Finance MLB Uncategorized

Eating cash

Major League teams are electing to eat huge dollars rather than playing sub-par players.

Eating cash is the new eating crow.  I am not sure when the tide turned and teams decided it was better to eat cash and release or trade a player rather than running him out day after day (or start after start) to suffer the indignity of a deal gone bad.  But it sure seems as if teams are no longer afraid of those choppy waters.  This phenomenon reared its head a few times in the past few weeks.  To wit:

After an on-radio tirade by the team’s general partner, Padres’s GM A.J. Preller thought it best to rid himself of James Shields.  The problem, Shields is still owed about $58M (from the 4/$75M deal he signed last season).  The White Sox, exerting great leverage, required the Padres to eat $31M to take Shields off their hands.  The ChiSox got an innings eater at $7M/year for the next three years.  (Don’t judge the bargain too soon: Shields gave up 7ER and 3 HRs in 2 innings in his South Side debut.)

Last week the Dodgers did a two-fer: First they released Alex Guerrero.  The Dodgers finally resigned themselves to the idea that this was just a bad deal for a bad player; and there is plenty of blame to go around.  Even while playing shortstop in Cuba, the scouts felt that he didn’t have the skills to play that position in the big leagues.  The Dodgers gave him some work at second base, but never enough reps to become proficient (that is partly due to emergence of Dee Gordon in 2014); and then they moved him around the diamond (3B, 2B, LF, RF) like it was musical positions.  Unfortunately for both the player and the team, the music has stopped.  Back in 2013 the front office thought it made sense to take a 4/$28M risk on a mid-level hitter with no real Major League-caliber defensive position.  Now the Dodgers are forced to pay about $7M to make this mistake go away.

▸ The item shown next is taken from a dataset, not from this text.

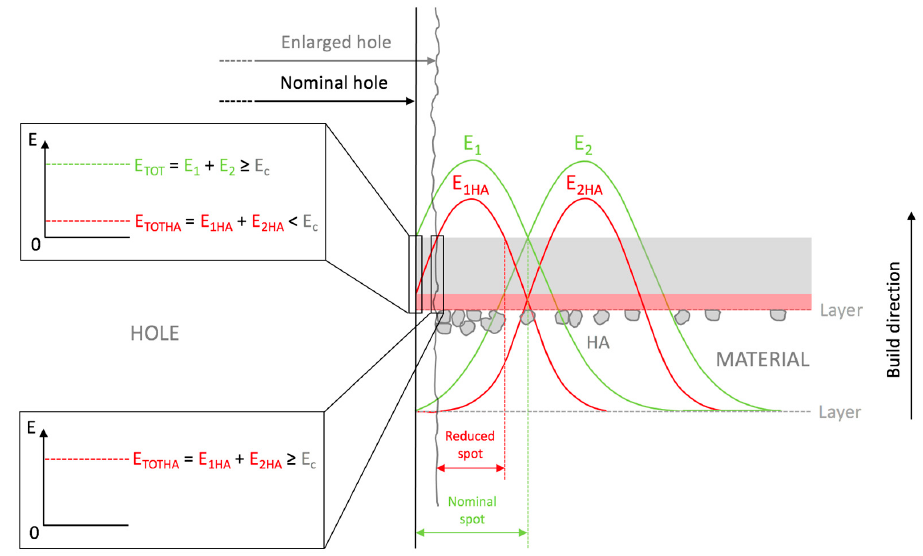
Figure 6. The presence of HA may partially diminish the absorbed energy; therefore, the material under the periphery of the spot may not have reached an energy value such as to trigger polymerization.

But Guerrero is a rounding error compared to the debacle that is and was Carl Crawford.  With the hand-writing on the wall for seasons, the Dodgers finally bit the bullet and ate the remaining $35M on this deal.  Red Sox fans rejoiced when the Dodgers took over this $142M albatross in 2012, and now the Dodgers are left holding the bag.  Time will tell if Crawford can ever again be serviceable Major League player, but he will still be paid like one through the end of next season.

These Padres and Dodgers are also linked in ways other than the 5 Freeway and the NL West.  When the Dodgers dumped Matt Kemp on the Pads before last season, they agreed to pay $3.5M of the $21.5M Kemp is entitled each year through the 2019 season.  However, when (if?) the Padres dump Kemp on some other unsuspecting team prior to the August 1st trade deadline, it seems pretty clear that they will have to eat some money.  Thus, there is a great chance that, come August, Matt Kemp will be wearing yet another uniform and getting paychecks from three different clubs.

One team unwilling (yet) to eat cash, and choosing instead to eat crow every other day or so, is the Philadelphia Phillies.  They still owe Ryan Howard about $16M for this season, and then $10M to buy out his option for 2017.  Rather than release a fan favorite (?) and someone who has meant a lot to the team and the community, they give Howard spot starts and pinch-hitting opportunities.  This is how has that worked out: 9 HRs, 9 singles, .150 BA, .559 OPS, and strike outs in 1/3 of all plate appearances.  There is no sign that Matt Klentak or the owners are willing to embarrass Howard by releasing him; they would rather embarrass him by allowing him to hit.

Of course, as I have written previously, the grand-daddy of all “eating cash” deals is Josh Hamilton and the Angels.  The moment the Angels shipped Hamilton to the Rangers, they agreed to pay $73.5M of the $79.5M Hamilton was due through 2017.  It was announced today that Hamilton had surgery to totally reconstruct his ACL; he may never play again.  Which, insofar as he was traded in-division, may be the best news the Angels could have received.

As television deals get richer, and as revenues continue to grow, and as GMs still cannot help themselves from making long-term, dumb (?) deals (see Greinke, Zack; Pujols, Albert; Cabrera, Miguel; Sabathia, CC; Sandoval, Pablo; Ramirez, Hanley; Ellsbury, Jacoby; etc., etc.), in the years to come you may see more and more teams electing to eat cash rather than eat crow.